- _Task list_:
[a] Answer each question from the text about Carrie Fisher, one answer per line, marked (i), (ii) and (iii):
(i) In what year did Eddie Fisher leave his family for Elizabeth Taylor?
(ii) In which Broadway revival did Carrie Fisher appear with Reynolds, and in what year?
(iii) Which network produced the documentary "Bright Lights: Starring Debbie Reynolds and Carrie Fisher"?
[b] Quote the passage of the text about Carrie Fisher that begins with the words "She is survived" and ends after the words "broke and devastated.".
** start of Text block **
She is survived by her mother; her daughter, Billie Lourd, from a relationship with talent agent Bryan Lourd; her brother, the actor-filmmaker Todd Fisher; and her half-sisters, actresses Joely and Tricia Leigh Fisher. Her father died in 2010.
Born and raised in Beverly Hills, Carrie Fisher was a bookish child who had difficult relationships with both parents. In a celebrity breakup that made headlines everywhere in 1958, Eddie Fisher left his family for Elizabeth Taylor.
Eddie Fisher was hardly present for his daughter in her early years, and Reynolds’ second husband, shoe store magnate Harry Karl, was even worse. He squandered his own money and Reynolds’ on gambling and prostitutes and left the actress and her children broke and devastated.
Carrie Fisher went into the family business early — too early, she would later say. She was performing on stage by age 12 and appeared with Reynolds in the 1973 Broadway revival “Irene.” She was still a teenager when she made her feature film debut in “Shampoo” in 1975.
Even after “Star Wars,” Fisher would speak often of feeling overshadowed by her mother and about the need to break away, a conflict dramatized in “Postcards From the Edge.”
Mother and daughter were estranged for years but reconciled later in life and came to admire each other’s talent and determination. “Bright Lights: Starring Debbie Reynolds and Carrie Fisher,” an HBO documentary, is scheduled for release in 2017.
** end of Text block **
** start of Data listing **
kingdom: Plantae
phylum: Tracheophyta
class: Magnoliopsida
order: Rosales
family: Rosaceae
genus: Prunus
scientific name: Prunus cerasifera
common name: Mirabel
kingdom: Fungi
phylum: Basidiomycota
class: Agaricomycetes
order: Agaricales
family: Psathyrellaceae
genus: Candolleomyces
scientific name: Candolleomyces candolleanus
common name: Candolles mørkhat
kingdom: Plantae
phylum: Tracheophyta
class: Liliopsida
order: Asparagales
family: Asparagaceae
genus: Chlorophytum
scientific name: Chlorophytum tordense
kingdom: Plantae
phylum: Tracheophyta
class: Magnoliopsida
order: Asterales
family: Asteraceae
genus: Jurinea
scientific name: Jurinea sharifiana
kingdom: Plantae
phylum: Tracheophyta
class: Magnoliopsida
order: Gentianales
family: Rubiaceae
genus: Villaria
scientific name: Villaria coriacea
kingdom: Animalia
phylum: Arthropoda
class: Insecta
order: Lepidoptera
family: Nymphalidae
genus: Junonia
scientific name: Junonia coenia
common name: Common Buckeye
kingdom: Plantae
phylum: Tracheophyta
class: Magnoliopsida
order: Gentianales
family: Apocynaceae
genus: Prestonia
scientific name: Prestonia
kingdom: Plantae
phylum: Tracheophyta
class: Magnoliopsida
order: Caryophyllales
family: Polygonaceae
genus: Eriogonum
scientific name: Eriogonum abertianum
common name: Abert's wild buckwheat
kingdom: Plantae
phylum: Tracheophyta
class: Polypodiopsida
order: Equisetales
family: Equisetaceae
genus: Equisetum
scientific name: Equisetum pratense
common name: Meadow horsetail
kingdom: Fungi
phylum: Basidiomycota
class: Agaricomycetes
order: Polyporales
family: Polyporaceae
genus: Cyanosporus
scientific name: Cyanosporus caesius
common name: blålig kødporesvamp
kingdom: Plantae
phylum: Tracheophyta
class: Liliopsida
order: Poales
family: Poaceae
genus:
** end of Data listing **
- _Solutions to the problems_:
[a]
(i) 1958
(ii) "Irene," in 1973
(iii) HBO

[b]
She is survived by her mother; her daughter, Billie Lourd, from a relationship with talent agent Bryan Lourd; her brother, the actor-filmmaker Todd Fisher; and her half-sisters, actresses Joely and Tricia Leigh Fisher. Her father died in 2010.
Born and raised in Beverly Hills, Carrie Fisher was a bookish child who had difficult relationships with both parents. In a celebrity breakup that made headlines everywhere in 1958, Eddie Fisher left his family for Elizabeth Taylor.
Eddie Fisher was hardly present for his daughter in her early years, and Reynolds’ second husband, shoe store magnate Harry Karl, was even worse. He squandered his own money and Reynolds’ on gambling and prostitutes and left the actress and her children broke and devastated.